Along with her ongoing emphasis on high quality content, Isáis recently managed a transition of the magazine from a long-standing print publication to a digital platform. She addressed many of the same challenges that U.S. publications face when making this transition.

Seeing the quality of publications which won awards gave Lara Odebiyi increased vision for what is possible with her own publication, Dabira, which serves women in Nigeria. “The contest winners displayed on the screen gave me new ideas. I have been focused on content, but now I want to learn more about design, covers, and titles—the whole package.
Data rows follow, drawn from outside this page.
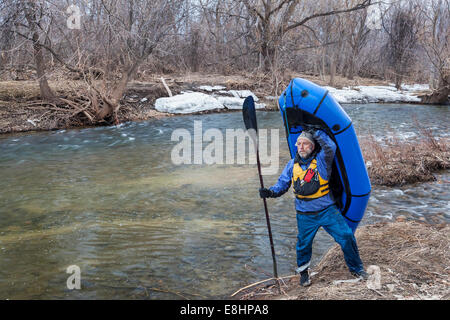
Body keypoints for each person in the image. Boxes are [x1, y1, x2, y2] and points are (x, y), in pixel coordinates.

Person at [259, 129, 368, 287]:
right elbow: (281, 185)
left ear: (312, 146)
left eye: (305, 144)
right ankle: (304, 274)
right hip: (304, 215)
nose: (301, 147)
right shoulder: (291, 165)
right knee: (303, 245)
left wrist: (315, 132)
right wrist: (269, 192)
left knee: (346, 236)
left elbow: (330, 147)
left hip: (327, 211)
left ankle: (357, 269)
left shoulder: (322, 160)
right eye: (299, 144)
Every detail on the award-winning magazines was top-notch.” Dabira magazine already has a clean, professional design, but it may get an update soon!

Odebiyi’s ministry includes a robust website and an annual women’s ministry event, along with a direct connection to women who request help with issues such as marriage, depression, and suicide. Women are connected for counseling via a private WhatsApp group to respond to personal needs.

The path to a print magazine for Joseph Benjamin was unique. He is a printer by profession and has decades of business experience. Gujarati Christians serves a language group in NW India as well as the worldwide Gujarati diaspora. He started a website after a major 2001 earthquake in the region, when many wanted updates on the situation. As the website transitioned from the disaster aftermath to content serving the Christian community, the audience asked for a print magazine. The Gujarati Christians’ transition from web to print is the opposite direction many EPA member publications have taken, from print to web.

In reflecting on the EPA convention, Benjamin noted that professional training is not readily available in his local area: “I was able to learn from pioneers and experts in their fields. Even though I have been in publishing for more than 30 years, I want to keep learning. However, some of the ideas may be hard to implement due to lack of resources.”

A morning panel on biblical literacy reinforced Benjamin’s emphasis on evangelism and biblical literacy. “The Gujarati Bible translation currently in use is more than 70 years old and language changes. In order to fulfill the Great Commission, we need to connect with the next generation in language that is easy to understand. I am part of a team working on a modern Gujarati translation.”

Gokhan Talas publishes Miras, a bimonthly magazine to equip Turkish Christians and as an outreach. He is also engaged in a project translating Bible story comic books into Turkish. A designer by training, Talas appreciates the opportunity to learn new skills and make contacts among professional peers. Along with design ideas, he is taking home specific learning related to social media tools that he can implement in his ministry. It is risky to be a Christian publisher in Turkey, but Talas is faithfully responding to God’s call to use his skills for God’s purposes.

Ann-Margret Hovsepian, an EPA freelancer of Armenian descent who, along with her family, has been doing short-term mission work in Armenia for the last several years, noted the bond of Christian faith that unites across cultures. “I had a wonderful conversation with Gokhan Talas from Turkey. I don't know if everyone understands the significance of an Armenian and a Turk joyfully talking with each other. That's what the Lord does! Gokhan may be able to help my family's ministry when we want to translate our books or tracts into Turkish.”

Learning goes all directions at EPA conventions. Anne Marie Winz (Cru) shares, “I gained new perspective on publishing in different contexts. I’m walking away richer because of my interactions over the past few days.”

Indeed, many of us are richer for connecting with brothers and sisters from different countries and learning more about what God is doing through Christian publications around the world.

Carla Foote is an Associate member of EPA, working as a freelance editor and writer ( She is also a trainer and board member for Magazine Training International.